Request
Since only part of the material below is wanted, output exactly the lines from the one with "html: none ->" up to and including the one with "text: TeleME ->".

Listed records
BEGIN

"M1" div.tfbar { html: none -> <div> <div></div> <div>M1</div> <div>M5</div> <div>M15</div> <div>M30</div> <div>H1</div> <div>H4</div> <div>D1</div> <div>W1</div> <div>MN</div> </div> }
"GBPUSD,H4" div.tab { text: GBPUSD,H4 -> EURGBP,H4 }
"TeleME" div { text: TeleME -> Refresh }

END
BEGIN

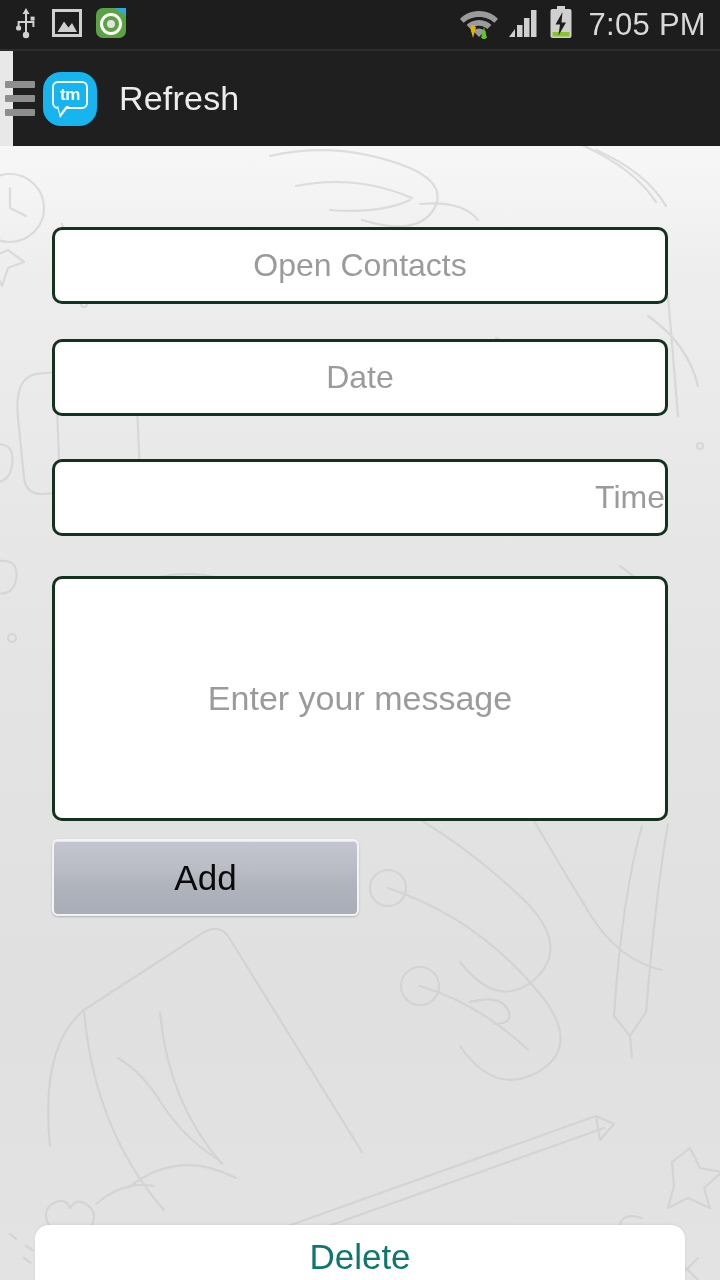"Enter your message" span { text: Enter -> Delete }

END
BEGIN

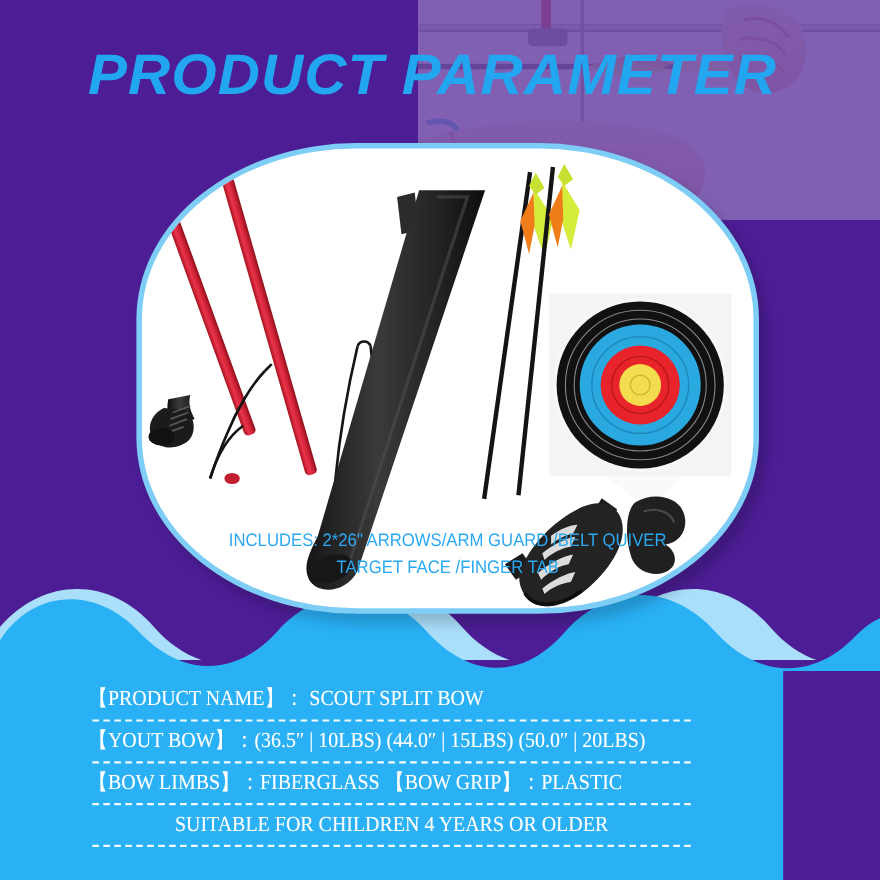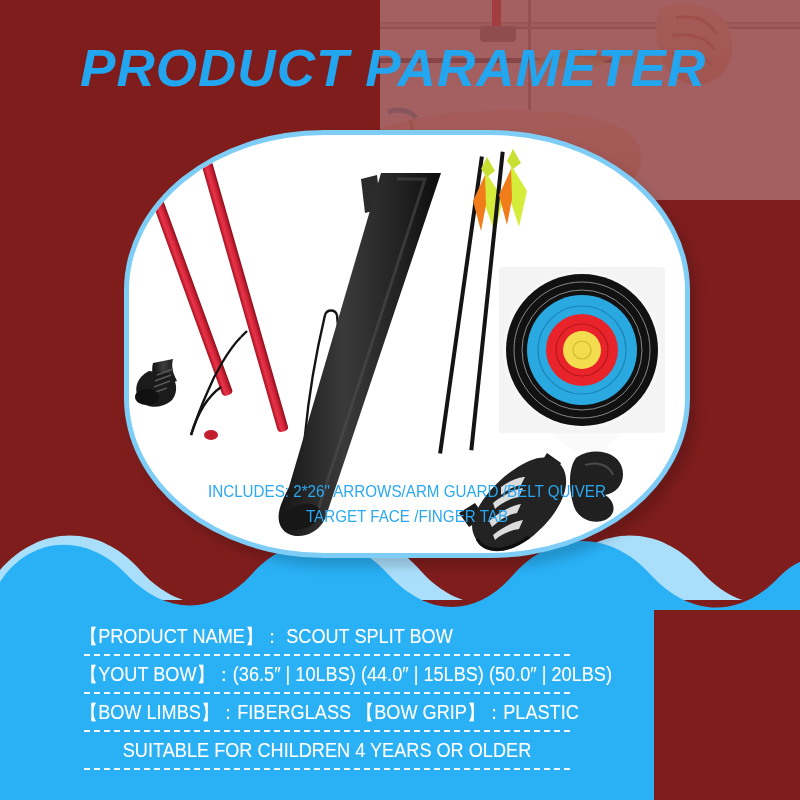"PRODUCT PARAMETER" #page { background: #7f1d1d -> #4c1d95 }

END

Task response
"M1" div.tfbar { html: none -> <div> <div></div> <div>M1</div> <div>M5</div> <div>M15</div> <div>M30</div> <div>H1</div> <div>H4</div> <div>D1</div> <div>W1</div> <div>MN</div> </div> }
"GBPUSD,H4" div.tab { text: GBPUSD,H4 -> EURGBP,H4 }
"TeleME" div { text: TeleME -> Refresh }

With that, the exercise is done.